SET PROBLEM: In full and without deviation, write out the entries that follow.
-*-*-
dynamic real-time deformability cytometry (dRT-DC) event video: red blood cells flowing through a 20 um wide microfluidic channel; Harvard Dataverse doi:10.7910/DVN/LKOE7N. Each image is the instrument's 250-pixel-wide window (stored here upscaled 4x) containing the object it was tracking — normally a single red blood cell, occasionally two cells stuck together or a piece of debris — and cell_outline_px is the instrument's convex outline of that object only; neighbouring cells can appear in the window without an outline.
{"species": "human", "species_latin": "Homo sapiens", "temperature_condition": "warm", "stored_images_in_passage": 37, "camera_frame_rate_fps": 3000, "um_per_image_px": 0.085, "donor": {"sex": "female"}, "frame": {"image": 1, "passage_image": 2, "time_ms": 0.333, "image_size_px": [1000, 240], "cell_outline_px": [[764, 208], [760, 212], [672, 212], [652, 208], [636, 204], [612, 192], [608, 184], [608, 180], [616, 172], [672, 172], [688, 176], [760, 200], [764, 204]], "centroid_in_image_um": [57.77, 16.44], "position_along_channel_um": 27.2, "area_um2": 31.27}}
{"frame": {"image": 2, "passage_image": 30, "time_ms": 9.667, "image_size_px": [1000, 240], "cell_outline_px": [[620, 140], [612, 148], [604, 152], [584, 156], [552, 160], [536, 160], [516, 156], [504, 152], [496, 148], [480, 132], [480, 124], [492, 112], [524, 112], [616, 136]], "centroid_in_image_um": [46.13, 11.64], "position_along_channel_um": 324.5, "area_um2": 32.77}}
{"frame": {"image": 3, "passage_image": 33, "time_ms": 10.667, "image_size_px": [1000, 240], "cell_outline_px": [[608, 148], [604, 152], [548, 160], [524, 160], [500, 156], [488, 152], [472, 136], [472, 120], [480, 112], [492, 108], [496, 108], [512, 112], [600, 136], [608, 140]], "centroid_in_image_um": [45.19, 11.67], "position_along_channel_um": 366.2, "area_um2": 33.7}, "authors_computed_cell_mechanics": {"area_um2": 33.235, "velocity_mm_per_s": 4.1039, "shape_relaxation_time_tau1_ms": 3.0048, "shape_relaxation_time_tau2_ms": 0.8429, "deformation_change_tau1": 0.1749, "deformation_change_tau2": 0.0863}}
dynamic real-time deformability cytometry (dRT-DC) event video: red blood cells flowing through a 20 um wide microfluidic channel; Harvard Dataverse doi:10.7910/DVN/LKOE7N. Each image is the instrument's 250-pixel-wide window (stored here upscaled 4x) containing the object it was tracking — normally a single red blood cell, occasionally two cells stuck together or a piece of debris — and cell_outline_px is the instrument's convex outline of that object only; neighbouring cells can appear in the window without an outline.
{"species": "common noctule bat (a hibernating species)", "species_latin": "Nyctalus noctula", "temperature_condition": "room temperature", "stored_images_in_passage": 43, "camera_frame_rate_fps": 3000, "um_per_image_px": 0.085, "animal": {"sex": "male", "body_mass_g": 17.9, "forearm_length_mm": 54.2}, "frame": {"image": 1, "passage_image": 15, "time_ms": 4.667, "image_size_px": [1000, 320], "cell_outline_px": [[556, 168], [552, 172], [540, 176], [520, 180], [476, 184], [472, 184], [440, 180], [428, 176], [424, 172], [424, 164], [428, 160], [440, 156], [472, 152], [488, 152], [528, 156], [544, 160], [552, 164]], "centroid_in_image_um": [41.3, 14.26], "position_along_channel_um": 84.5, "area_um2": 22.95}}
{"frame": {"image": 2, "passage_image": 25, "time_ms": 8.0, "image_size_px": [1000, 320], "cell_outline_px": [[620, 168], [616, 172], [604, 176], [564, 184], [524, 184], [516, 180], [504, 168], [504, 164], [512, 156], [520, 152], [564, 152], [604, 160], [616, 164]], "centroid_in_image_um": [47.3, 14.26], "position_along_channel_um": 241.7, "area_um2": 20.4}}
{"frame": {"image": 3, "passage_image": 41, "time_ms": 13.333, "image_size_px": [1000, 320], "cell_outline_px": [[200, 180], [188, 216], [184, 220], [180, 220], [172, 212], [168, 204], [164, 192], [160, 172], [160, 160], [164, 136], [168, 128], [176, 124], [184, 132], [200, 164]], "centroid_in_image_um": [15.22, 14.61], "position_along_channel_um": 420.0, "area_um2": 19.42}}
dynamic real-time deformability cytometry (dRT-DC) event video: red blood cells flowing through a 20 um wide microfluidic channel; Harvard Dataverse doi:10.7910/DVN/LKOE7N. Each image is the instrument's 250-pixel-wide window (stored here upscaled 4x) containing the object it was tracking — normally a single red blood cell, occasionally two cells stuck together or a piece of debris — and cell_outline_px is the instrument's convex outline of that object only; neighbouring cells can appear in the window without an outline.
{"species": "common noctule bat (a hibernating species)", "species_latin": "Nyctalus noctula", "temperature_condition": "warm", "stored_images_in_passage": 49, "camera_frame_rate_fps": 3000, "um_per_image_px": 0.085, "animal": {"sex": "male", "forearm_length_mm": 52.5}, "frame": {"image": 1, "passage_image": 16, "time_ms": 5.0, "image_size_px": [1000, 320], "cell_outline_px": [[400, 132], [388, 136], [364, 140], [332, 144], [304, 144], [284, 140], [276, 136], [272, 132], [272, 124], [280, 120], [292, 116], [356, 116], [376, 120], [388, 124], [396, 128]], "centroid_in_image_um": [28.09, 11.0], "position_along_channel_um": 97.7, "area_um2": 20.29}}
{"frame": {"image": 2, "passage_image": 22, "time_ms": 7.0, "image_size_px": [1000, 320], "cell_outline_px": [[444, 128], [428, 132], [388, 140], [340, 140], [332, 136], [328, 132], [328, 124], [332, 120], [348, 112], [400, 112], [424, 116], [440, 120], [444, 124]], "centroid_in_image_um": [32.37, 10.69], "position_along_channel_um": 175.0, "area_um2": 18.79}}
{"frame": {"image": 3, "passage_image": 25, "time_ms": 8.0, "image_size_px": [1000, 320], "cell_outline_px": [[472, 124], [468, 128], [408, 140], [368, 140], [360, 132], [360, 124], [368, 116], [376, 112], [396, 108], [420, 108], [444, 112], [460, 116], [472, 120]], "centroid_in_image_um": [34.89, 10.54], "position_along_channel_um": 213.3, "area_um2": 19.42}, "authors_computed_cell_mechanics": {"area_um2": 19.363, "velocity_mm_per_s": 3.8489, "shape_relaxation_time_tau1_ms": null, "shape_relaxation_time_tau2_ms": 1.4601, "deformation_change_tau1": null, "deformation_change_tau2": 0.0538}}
-*-*-
SOLVED PROBLEM:
dynamic real-time deformability cytometry (dRT-DC) event video: red blood cells flowing through a 20 um wide microfluidic channel; Harvard Dataverse doi:10.7910/DVN/LKOE7N. Each image is the instrument's 250-pixel-wide window (stored here upscaled 4x) containing the object it was tracking — normally a single red blood cell, occasionally two cells stuck together or a piece of debris — and cell_outline_px is the instrument's convex outline of that object only; neighbouring cells can appear in the window without an outline.
{"species": "human", "species_latin": "Homo sapiens", "temperature_condition": "warm", "stored_images_in_passage": 37, "camera_frame_rate_fps": 3000, "um_per_image_px": 0.085, "donor": {"sex": "female"}, "frame": {"image": 1, "passage_image": 2, "time_ms": 0.333, "image_size_px": [1000, 240], "cell_outline_px": [[764, 208], [760, 212], [672, 212], [652, 208], [636, 204], [612, 192], [608, 184], [608, 180], [616, 172], [672, 172], [688, 176], [760, 200], [764, 204]], "centroid_in_image_um": [57.77, 16.44], "position_along_channel_um": 27.2, "area_um2": 31.27}}
{"frame": {"image": 2, "passage_image": 30, "time_ms": 9.667, "image_size_px": [1000, 240], "cell_outline_px": [[620, 140], [612, 148], [604, 152], [584, 156], [552, 160], [536, 160], [516, 156], [504, 152], [496, 148], [480, 132], [480, 124], [492, 112], [524, 112], [616, 136]], "centroid_in_image_um": [46.13, 11.64], "position_along_channel_um": 324.5, "area_um2": 32.77}}
{"frame": {"image": 3, "passage_image": 33, "time_ms": 10.667, "image_size_px": [1000, 240], "cell_outline_px": [[608, 148], [604, 152], [548, 160], [524, 160], [500, 156], [488, 152], [472, 136], [472, 120], [480, 112], [492, 108], [496, 108], [512, 112], [600, 136], [608, 140]], "centroid_in_image_um": [45.19, 11.67], "position_along_channel_um": 366.2, "area_um2": 33.7}, "authors_computed_cell_mechanics": {"area_um2": 33.235, "velocity_mm_per_s": 4.1039, "shape_relaxation_time_tau1_ms": 3.0048, "shape_relaxation_time_tau2_ms": 0.8429, "deformation_change_tau1": 0.1749, "deformation_change_tau2": 0.0863}}
dynamic real-time deformability cytometry (dRT-DC) event video: red blood cells flowing through a 20 um wide microfluidic channel; Harvard Dataverse doi:10.7910/DVN/LKOE7N. Each image is the instrument's 250-pixel-wide window (stored here upscaled 4x) containing the object it was tracking — normally a single red blood cell, occasionally two cells stuck together or a piece of debris — and cell_outline_px is the instrument's convex outline of that object only; neighbouring cells can appear in the window without an outline.
{"species": "common noctule bat (a hibernating species)", "species_latin": "Nyctalus noctula", "temperature_condition": "room temperature", "stored_images_in_passage": 43, "camera_frame_rate_fps": 3000, "um_per_image_px": 0.085, "animal": {"sex": "male", "body_mass_g": 17.9, "forearm_length_mm": 54.2}, "frame": {"image": 1, "passage_image": 15, "time_ms": 4.667, "image_size_px": [1000, 320], "cell_outline_px": [[556, 168], [552, 172], [540, 176], [520, 180], [476, 184], [472, 184], [440, 180], [428, 176], [424, 172], [424, 164], [428, 160], [440, 156], [472, 152], [488, 152], [528, 156], [544, 160], [552, 164]], "centroid_in_image_um": [41.3, 14.26], "position_along_channel_um": 84.5, "area_um2": 22.95}}
{"frame": {"image": 2, "passage_image": 25, "time_ms": 8.0, "image_size_px": [1000, 320], "cell_outline_px": [[620, 168], [616, 172], [604, 176], [564, 184], [524, 184], [516, 180], [504, 168], [504, 164], [512, 156], [520, 152], [564, 152], [604, 160], [616, 164]], "centroid_in_image_um": [47.3, 14.26], "position_along_channel_um": 241.7, "area_um2": 20.4}}
{"frame": {"image": 3, "passage_image": 41, "time_ms": 13.333, "image_size_px": [1000, 320], "cell_outline_px": [[200, 180], [188, 216], [184, 220], [180, 220], [172, 212], [168, 204], [164, 192], [160, 172], [160, 160], [164, 136], [168, 128], [176, 124], [184, 132], [200, 164]], "centroid_in_image_um": [15.22, 14.61], "position_along_channel_um": 420.0, "area_um2": 19.42}}
dynamic real-time deformability cytometry (dRT-DC) event video: red blood cells flowing through a 20 um wide microfluidic channel; Harvard Dataverse doi:10.7910/DVN/LKOE7N. Each image is the instrument's 250-pixel-wide window (stored here upscaled 4x) containing the object it was tracking — normally a single red blood cell, occasionally two cells stuck together or a piece of debris — and cell_outline_px is the instrument's convex outline of that object only; neighbouring cells can appear in the window without an outline.
{"species": "common noctule bat (a hibernating species)", "species_latin": "Nyctalus noctula", "temperature_condition": "warm", "stored_images_in_passage": 49, "camera_frame_rate_fps": 3000, "um_per_image_px": 0.085, "animal": {"sex": "male", "forearm_length_mm": 52.5}, "frame": {"image": 1, "passage_image": 16, "time_ms": 5.0, "image_size_px": [1000, 320], "cell_outline_px": [[400, 132], [388, 136], [364, 140], [332, 144], [304, 144], [284, 140], [276, 136], [272, 132], [272, 124], [280, 120], [292, 116], [356, 116], [376, 120], [388, 124], [396, 128]], "centroid_in_image_um": [28.09, 11.0], "position_along_channel_um": 97.7, "area_um2": 20.29}}
{"frame": {"image": 2, "passage_image": 22, "time_ms": 7.0, "image_size_px": [1000, 320], "cell_outline_px": [[444, 128], [428, 132], [388, 140], [340, 140], [332, 136], [328, 132], [328, 124], [332, 120], [348, 112], [400, 112], [424, 116], [440, 120], [444, 124]], "centroid_in_image_um": [32.37, 10.69], "position_along_channel_um": 175.0, "area_um2": 18.79}}
{"frame": {"image": 3, "passage_image": 25, "time_ms": 8.0, "image_size_px": [1000, 320], "cell_outline_px": [[472, 124], [468, 128], [408, 140], [368, 140], [360, 132], [360, 124], [368, 116], [376, 112], [396, 108], [420, 108], [444, 112], [460, 116], [472, 120]], "centroid_in_image_um": [34.89, 10.54], "position_along_channel_um": 213.3, "area_um2": 19.42}, "authors_computed_cell_mechanics": {"area_um2": 19.363, "velocity_mm_per_s": 3.8489, "shape_relaxation_time_tau1_ms": null, "shape_relaxation_time_tau2_ms": 1.4601, "deformation_change_tau1": null, "deformation_change_tau2": 0.0538}}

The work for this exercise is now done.